Military

US Military Operations

The last and most important battle of any war is
writing its history.

Walt Rostow wrote in 1996 that "...every conflict in which Americans have been engaged has involved public controversy. And this is to their credit, for who wants war? In the Revolutionary War, perhaps one-third of the people wanted independence; one third were pro-British; and one-third were simply out to make a fast buck by selling supplies to the Continental Army. In the war of 1812, the New England states, after the Hartford Convention, passed a resolution calling for withdrawal from the union rather than joining in the war against Canada. The Mexican War stirred great controversy in the United States. The Civil War split the nation from top to bottom. The Spanish-American War was followed by the unpopular conflict with the Philippine guerrillas. The First World War, like the Civil War, touched off draft riots. The Korean War left Truman more unpopular than either Nixon at the nadir of his fortunes, or Lyndon Johnson at his lowest point in the polls."

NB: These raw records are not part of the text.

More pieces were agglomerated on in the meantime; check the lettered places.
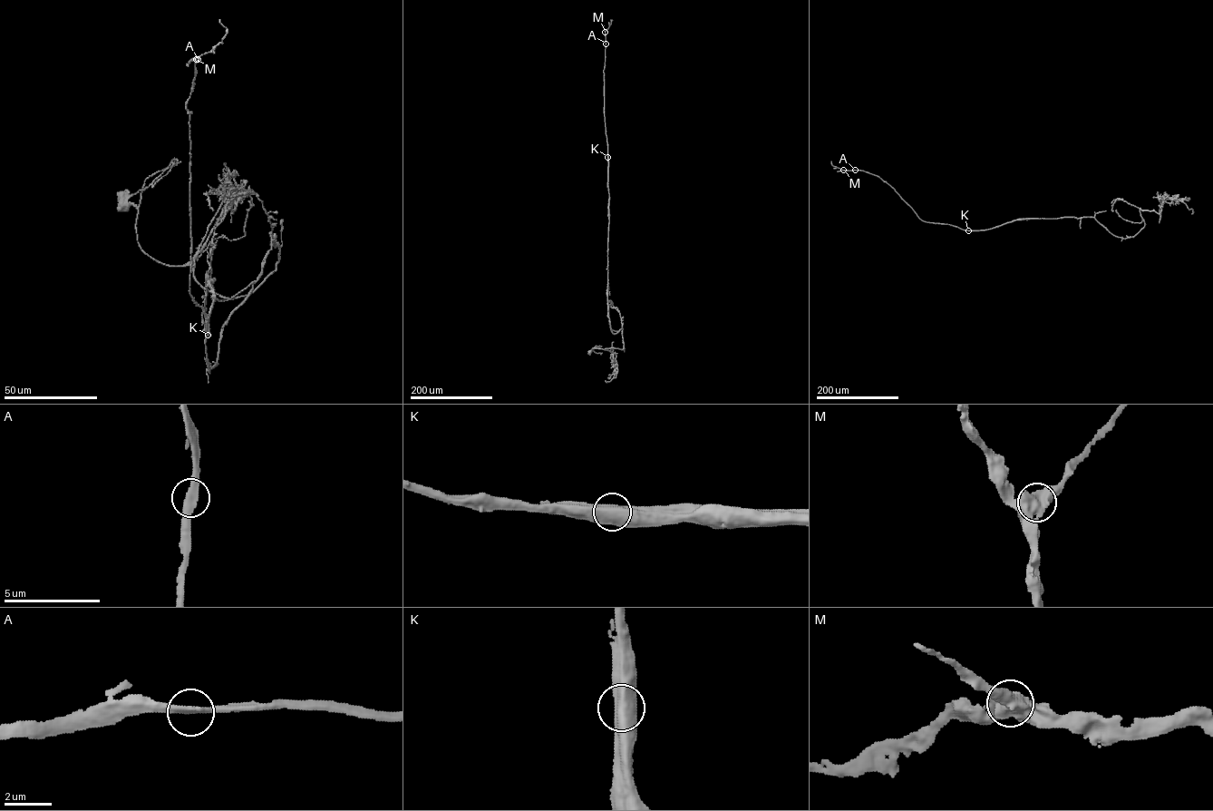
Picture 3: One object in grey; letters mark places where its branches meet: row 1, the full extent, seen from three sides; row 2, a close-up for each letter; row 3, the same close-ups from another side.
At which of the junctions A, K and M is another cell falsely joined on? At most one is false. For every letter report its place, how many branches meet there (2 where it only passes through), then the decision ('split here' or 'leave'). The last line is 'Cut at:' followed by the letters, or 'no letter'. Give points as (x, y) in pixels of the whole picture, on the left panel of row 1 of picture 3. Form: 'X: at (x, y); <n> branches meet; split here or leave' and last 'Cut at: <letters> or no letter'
A: at (198, 59); 2 branches meet; leave
K: at (208, 335); 2 branches meet; split here
M: at (196, 59); 2 branches meet; leave
Cut at: K

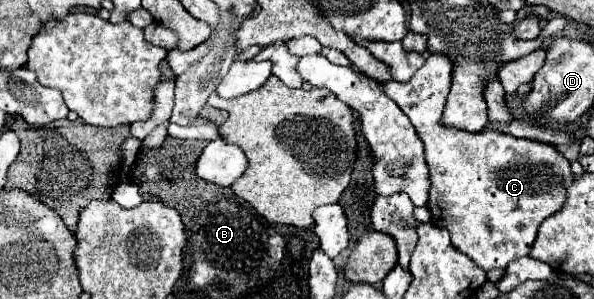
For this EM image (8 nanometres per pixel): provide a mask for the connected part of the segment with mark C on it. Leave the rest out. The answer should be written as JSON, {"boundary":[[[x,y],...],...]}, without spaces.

"At what point shall we expect the approach of danger? Shall we expect some transatlantic military giant to step the ocean and crush us at a blow? No! All the armies of Europe, Asia and Africa combined, with the treasures of the earth (our own excepted) in their military chest, with a Bonaparte for a commander, could not, by force, take a drink from the Ohio, or make a track on the Blue Ridge, in a trial of a thousand years. At what point, then, is this approach of danger to be expected? I answer, if it ever reach us, it must spring up amongst us. It can not come from abroad. If destruction be our lot, we must ourselves be its author and finisher. As a nation of freemen, we must live through all time or die by suicide."